Advanced Document Analysis:
Detecting Potential Conflicts of Interest in 10-K Reports
In this guide, we'll demonstrate how to use DocPrompt's powerful OCR and search capabilities to analyze 10-K reports for potential conflicts of interest. We'll search for mentions of company names and executive names, then identify instances where they appear in close proximity within the document.
Setup
First, let's set up our environment and process the document:
from docprompt import load_document, DocumentNode
from docprompt.tasks.factory import GCPTaskProviderFactory
from docprompt.schema.layout import NormBBox
from itertools import product
# Load and process the document
document = load_document("path/to/10k_report.pdf")
document_node = DocumentNode.from_document(document)
# Perform OCR
gcp_factory = GCPTaskProviderFactory(service_account_file="path/to/credentials.json")
ocr_provider = gcp_factory.get_page_ocr_provider(project_id="your-project-id", processor_id="your-processor-id")
ocr_provider.process_document_node(document_node)
# Create the locator
locator = document_node.locator
# Define entities to search for
company_names = ["SubsidiaryA", "PartnerB", "CompetitorC"]
executive_names = ["John Doe", "Jane Smith", "Alice Johnson"]
Searching for Entities
Now, let's use DocPrompt's fast search capabilities to find all mentions of companies and executives.
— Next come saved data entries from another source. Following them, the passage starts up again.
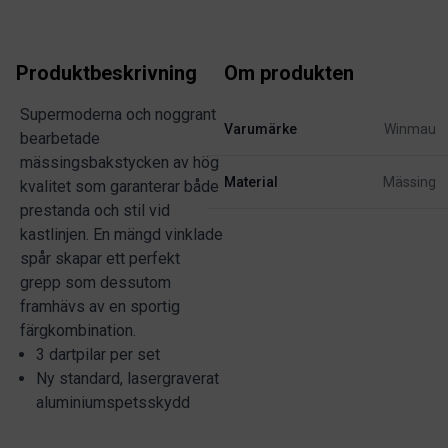
Produktbeskrivning
Om produkten
Supermoderna och noggrant
Varumärke
Winmau
bearbetade
mässingsbakstycken av hög
Material
Mässing
kvalitet som garanterar både
prestanda och stil vid
kastlinjen. En mängd vinklade
spår skapar ett perfekt
grepp som dessutom
framhävs av en sportig
färgkombination.
3 dartpilar per set
Ny standard, lasergraverat
aluminiumspetsskydd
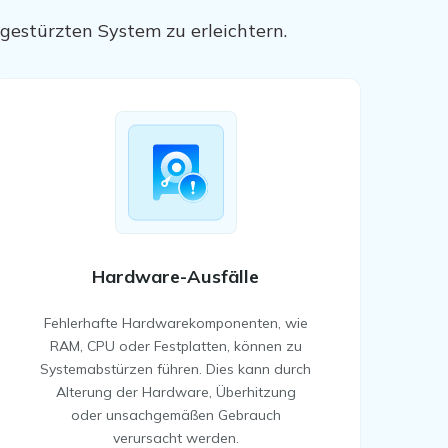
gestürzten System zu erleichtern.
Hardware-Ausfälle
Fehlerhafte Hardwarekomponenten, wie
RAM, CPU oder Festplatten, können zu
Systemabstürzen führen. Dies kann durch
Alterung der Hardware, Überhitzung
oder unsachgemäßen Gebrauch
verursacht werden.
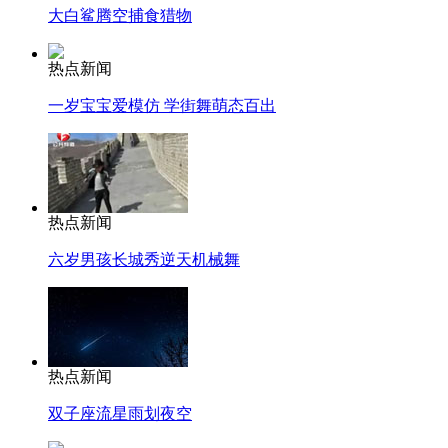
大白鲨腾空捕食猎物
热点新闻
一岁宝宝爱模仿 学街舞萌态百出
热点新闻
六岁男孩长城秀逆天机械舞
热点新闻
双子座流星雨划夜空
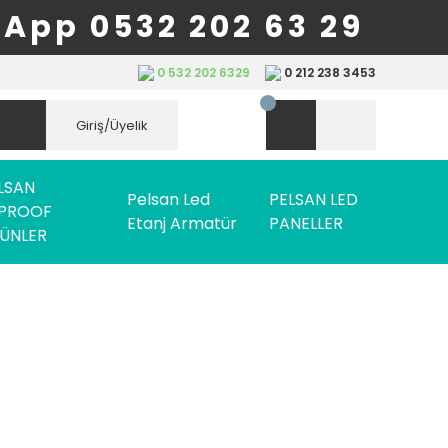
App 0532 202 63 29
0 532 202 6329
0 212 238 3453
Giriş/Üyelik
LSAN
Pelsan Led
PELSAN LED
PROOF
Etanj Armatür
PANELLER
ÜNLER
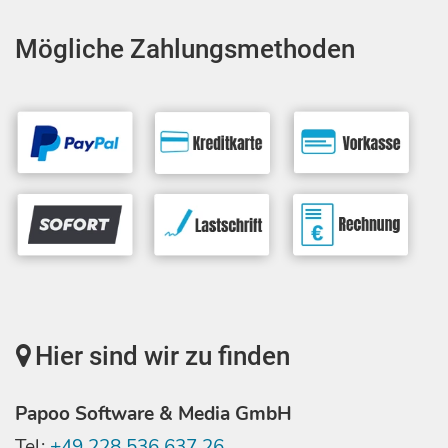
Mögliche Zahlungsmethoden
Hier sind wir zu finden
Papoo Software & Media GmbH
Tel:
+49 228 536 637 26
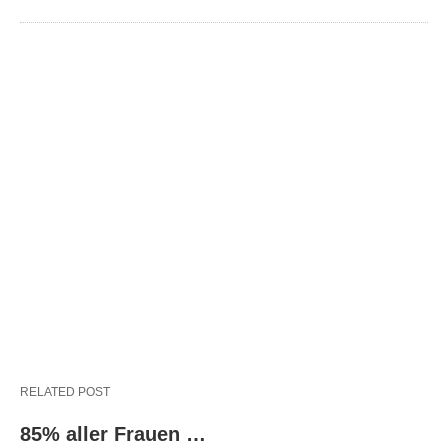
RELATED POST
85% aller Frauen …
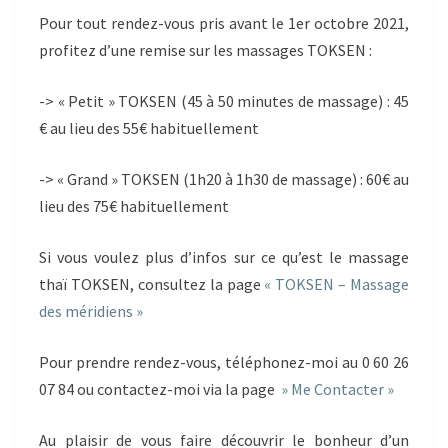
Pour tout rendez-vous pris avant le 1er octobre 2021,
profitez d’une remise sur les massages TOKSEN :
-> « Petit » TOKSEN (45 à 50 minutes de massage) : 45
€ au lieu des 55€ habituellement
-> « Grand » TOKSEN (1h20 à 1h30 de massage) : 60€ au
lieu des 75€ habituellement
Si vous voulez plus d’infos sur ce qu’est le massage
thaï TOKSEN, consultez la page
« TOKSEN – Massage
des méridiens »
Pour prendre rendez-vous, téléphonez-moi au 0 60 26
07 84 ou contactez-moi via la page
» Me Contacter »
Au plaisir de vous faire découvrir le bonheur d’un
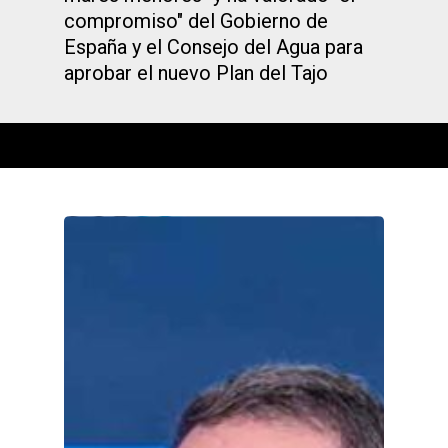
compromiso" del Gobierno de
España y el Consejo del Agua para
aprobar el nuevo Plan del Tajo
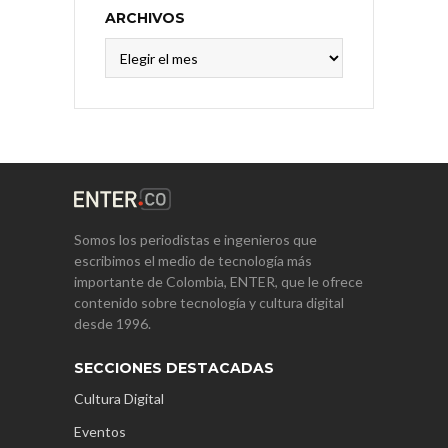
ARCHIVOS
Archivos
Somos los periodistas e ingenieros que
escribimos el medio de tecnología más
importante de Colombia, ENTER, que le ofrece
contenido sobre tecnología y cultura digital
desde 1996.
SECCIONES DESTACADAS
Cultura Digital
Eventos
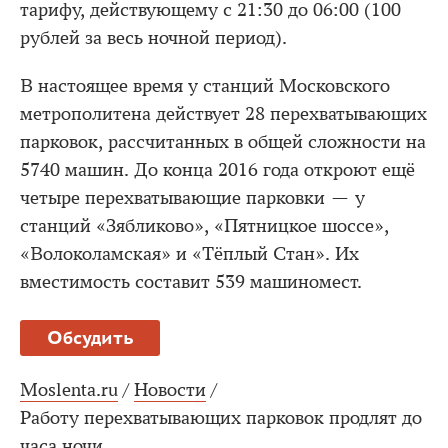
тарифу, действующему с 21:30 до 06:00 (100
рублей за весь ночной период).
В настоящее время у станций Московского
метрополитена действует 28 перехватывающих
парковок, рассчитанных в общей сложности на
5740 машин. До конца 2016 года откроют ещё
четыре перехватывающие парковки — у
станций «Зябликово», «Пятницкое шоссе»,
«Волоколамская» и «Тёплый Стан». Их
вместимость составит 539 машиномест.
Обсудить
Moslenta.ru
/
Новости
/
Работу перехватывающих парковок продлят до
часа ночи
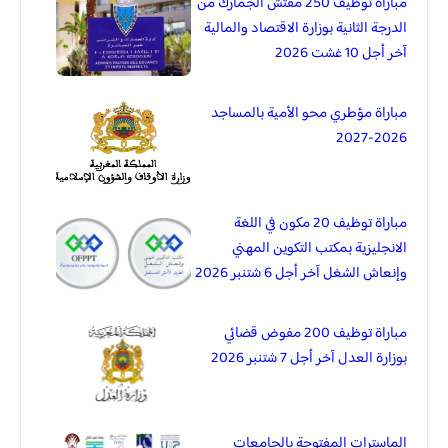
مباراة توظيف 250 مفتش الجمارك من
الدرجة الثانية بوزارة الاقتصاد والمالية
آخر أجل 10 غشت 2026
مباراة مؤطري محو الأمية بالمساجد
2026-2027
مباراة توظيف 20 مكون في اللغة
الانجليزية بمكتب التكوين المهني
وإنعاش الشغل آخر أجل 6 شتنبر 2026
مباراة توظيف 200 مفوض قضائي
بوزارة العدل آخر أجل 7 شتنبر 2026
الماسترات المفتوحة بالجامعات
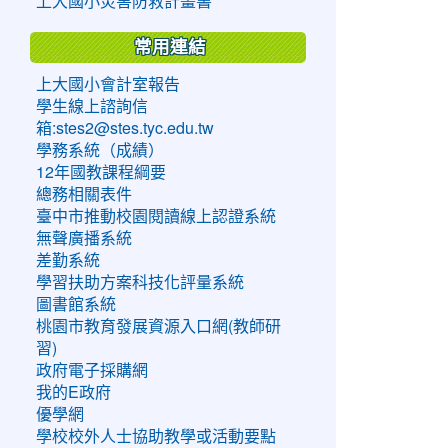
上大國小災害防救計畫書
常用連結
上大國小會計室報告
學生線上諮詢信
箱:stes2@stes.tyc.edu.tw
學務系統（成績）
12年國教課程綱要
總務相關表件
臺中市推動校園閱讀線上認證系統
無聲廣播系統
差勤系統
學習扶助方案科技化評量系統
圖書館系統
桃園市教育發展資源入口網(教師研
習)
政府電子採購網
我的E政府
優學網
學校校外人士協助教學或活動要點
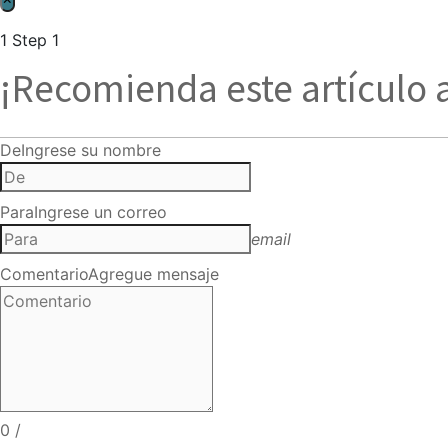
1
Step 1
¡Recomienda este artículo 
De
Ingrese su nombre
Para
Ingrese un correo
email
Comentario
Agregue mensaje
0
/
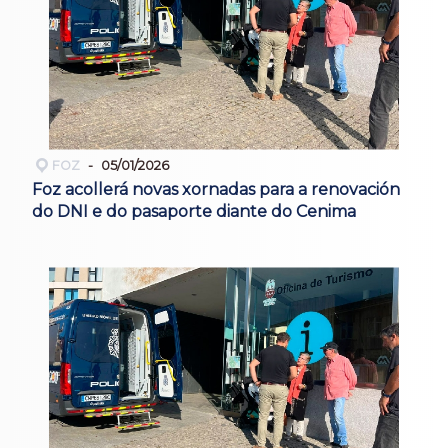
FOZ
05/01/2026
Foz acollerá novas xornadas para a renovación
do DNI e do pasaporte diante do Cenima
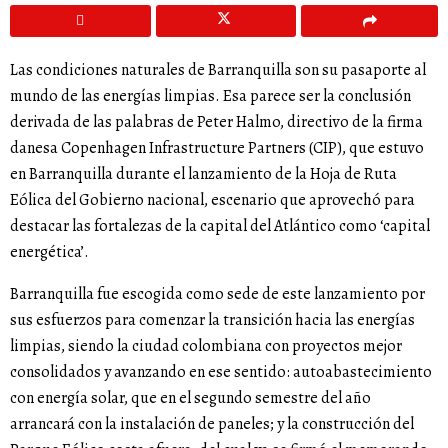
Las condiciones naturales de Barranquilla son su pasaporte al
mundo de las energías limpias. Esa parece ser la conclusión
derivada de las palabras de Peter Halmo, directivo de la firma
danesa Copenhagen Infrastructure Partners (CIP), que estuvo
en Barranquilla durante el lanzamiento de la Hoja de Ruta
Eólica del Gobierno nacional, escenario que aprovechó para
destacar las fortalezas de la capital del Atlántico como ‘capital
energética’.
Barranquilla fue escogida como sede de este lanzamiento por
sus esfuerzos para comenzar la transición hacia las energías
limpias, siendo la ciudad colombiana con proyectos mejor
consolidados y avanzando en ese sentido: autoabastecimiento
con energía solar, que en el segundo semestre del año
arrancará con la instalación de paneles; y la construcción del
By leveraging the speed of the rust powered locator, along with python's builtin comprehension, we can execute our set of queries over the several-hundred page document in a matter of miliseconds.
company_results = {
company: locator.search(company)
for company in company_names
}
executive_results = {
executive: locator.search(executive)
for executive in executive_names
}
Detecting Proximity
Next, we'll check for instances where company names and executive names appear in close proximity:
def check_proximity(bbox1, bbox2, threshold=0.1):
left_collision = abs(bbox1.x0 - bbox2.x0) < threshold
top_collision = abs(bbox1.top - bbox2.top) < threshold
return left_collision and top_collision
potential_conflicts = []
for company, exec_name in product(company_names, executive_names):
c_result = company_results[company]
e_result = exexecutive_results[exec_name]
# Check if the two results appear on the same page
if c_result.page_number == e_result.page_number:
c_bbox = c_result.text_location.merged_source_block.bounding_box
e_bbox = e_result.text_location.merged_source_block.bounding_box
# If they do, check if the bounding boxes break our threshold
if check_proximity(c_bbox, e_bbox):
potential_conflicts.append({
'company': company,
'executive': exec_name,
'page': c_result.page_number,
'company_bbox': c_bbox,
'exec_bbox': e_bbox
})
Analyzing Results
Finally, let's analyze and display our results:
print(f"Found {len(potential_conflicts)} potential conflicts of interest:")
for conflict in potential_conflicts:
print(f"\nPotential conflict on page {conflict['page']}:")
print(f" Company: {conflict['company']}")
print(f" Executive: {conflict['executive']}")
# Get surrounding context
context_bbox = NormBBox(
x0=min(conflict['company_bbox'].x0, conflict['exec_bbox'].x0) - 0.05,
top=min(conflict['company_bbox'].top, conflict['exec_bbox'].top) - 0.05,
x1=max(conflict['company_bbox'].x1, conflict['exec_bbox'].x1) + 0.05,
bottom=max(conflict['company_bbox'].bottom, conflict['exec_bbox'].bottom) + 0.05
)
context_blocks = locator.get_overlapping_blocks(context_bbox, conflict['page'])
print(" Context:")
for block in context_blocks:
print(f" {block.text}")
This refined approach demonstrates several key features of DocPrompt:
-
Fast and Accurate Search: We use the
DocumentProvenanceLocator
to quickly find all mentions of companies and executives across the entire document. -
Spatial Analysis: By leveraging the bounding box information, we can determine when two entities are mentioned in close proximity on the page.
-
Contextual Information: We use spatial queries to extract the surrounding text, providing context for each potential conflict of interest.
-
Scalability: This approach can easily handle multiple companies and executives, making it suitable for analyzing large, complex documents.
By combining these capabilities, DocPrompt enables efficient and thorough analysis of 10-K reports, helping to identify potential conflicts of interest that might otherwise be overlooked in manual review processes.